But crawling babies are also subject to more dangers.
Keeping your crawling baby safe primarily means keeping potentially dangerous objects out of your baby’s grasp.
For instance, plastic bags, sharp objects, small objects (including some toys), and ropes and cords should be removed from any area the baby is crawling.
Use extra care not to trip on your crawling baby and prevent your baby from tumbling down stairs by setting up safety gates in front of all stairways.
Ensuring Baby Doesn’t Take a Tumble
Monitor your crawling baby closely when changing them on an elevated surface.

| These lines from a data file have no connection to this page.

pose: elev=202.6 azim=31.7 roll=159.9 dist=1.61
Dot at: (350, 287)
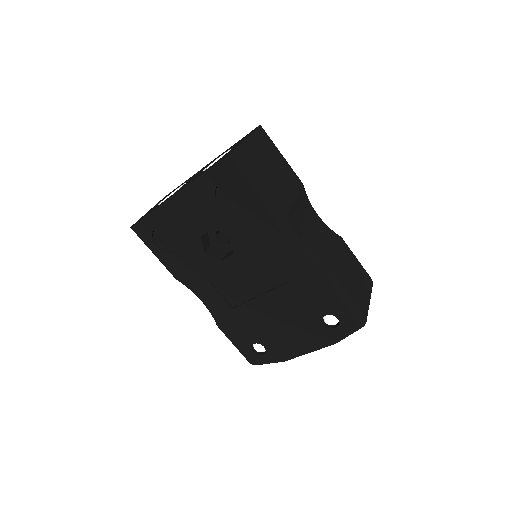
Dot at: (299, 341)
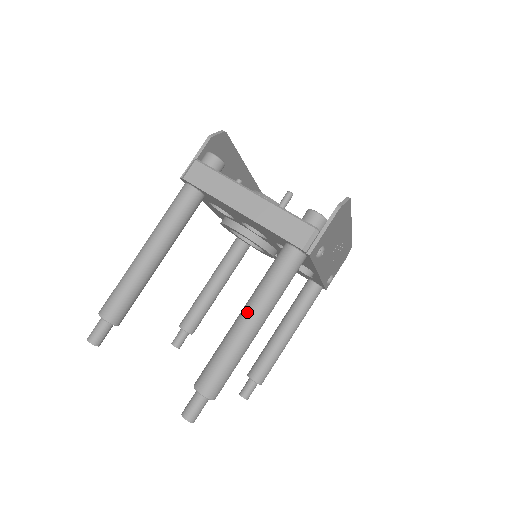
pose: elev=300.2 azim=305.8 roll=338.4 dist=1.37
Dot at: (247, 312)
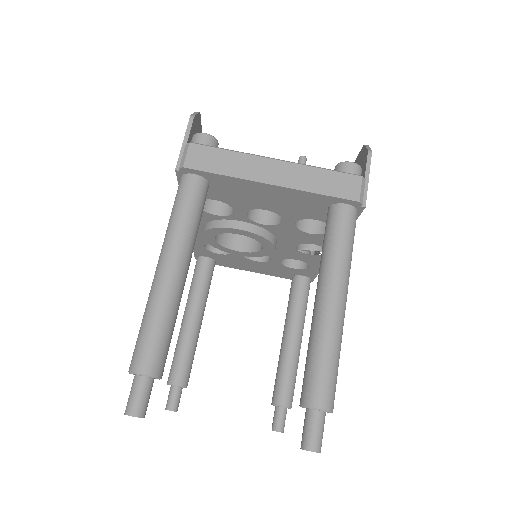
Dot at: (329, 291)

If you’re changing your crawling baby on a countertop or table, they might roll or crawl over the edge if you’re not around to monitor them.

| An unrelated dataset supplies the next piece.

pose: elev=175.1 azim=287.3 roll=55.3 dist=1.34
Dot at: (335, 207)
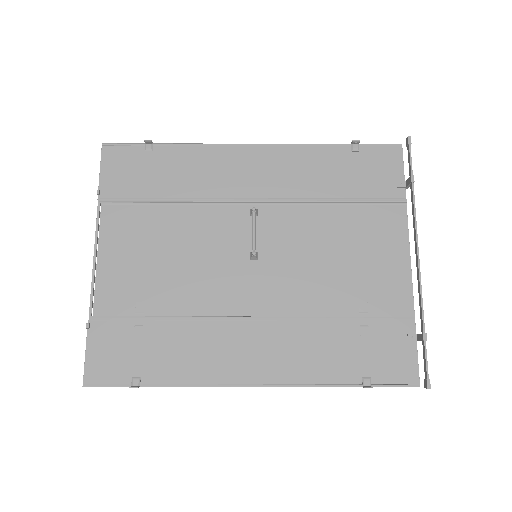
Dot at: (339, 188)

Therefore, you must always be watchful and stay by your crawling baby when they are on an elevated surface.
It’s best to change your baby on the floor on a changing mat or towel.
This will prevent your crawling baby from being hurt in a fall.
Even a relatively low elevation like a sofa or chair could be high enough for a crawling baby to really hurt themselves if they fall.
Some changing pads have straps to help hold the baby in, but you should never leave your baby unattended even if you use these.
Use a safety harness when strapping your crawling baby in.
If you put your baby in a baby carriage or high chair, ensure that your crawling baby won’t crawl out by strapping your baby in with a five-point harness.
A five-point harness is a piece of safety equipment that ties around the crawling baby’s waist, crotch, and shoulders to keep them from crawling out of the place they’re meant to remain.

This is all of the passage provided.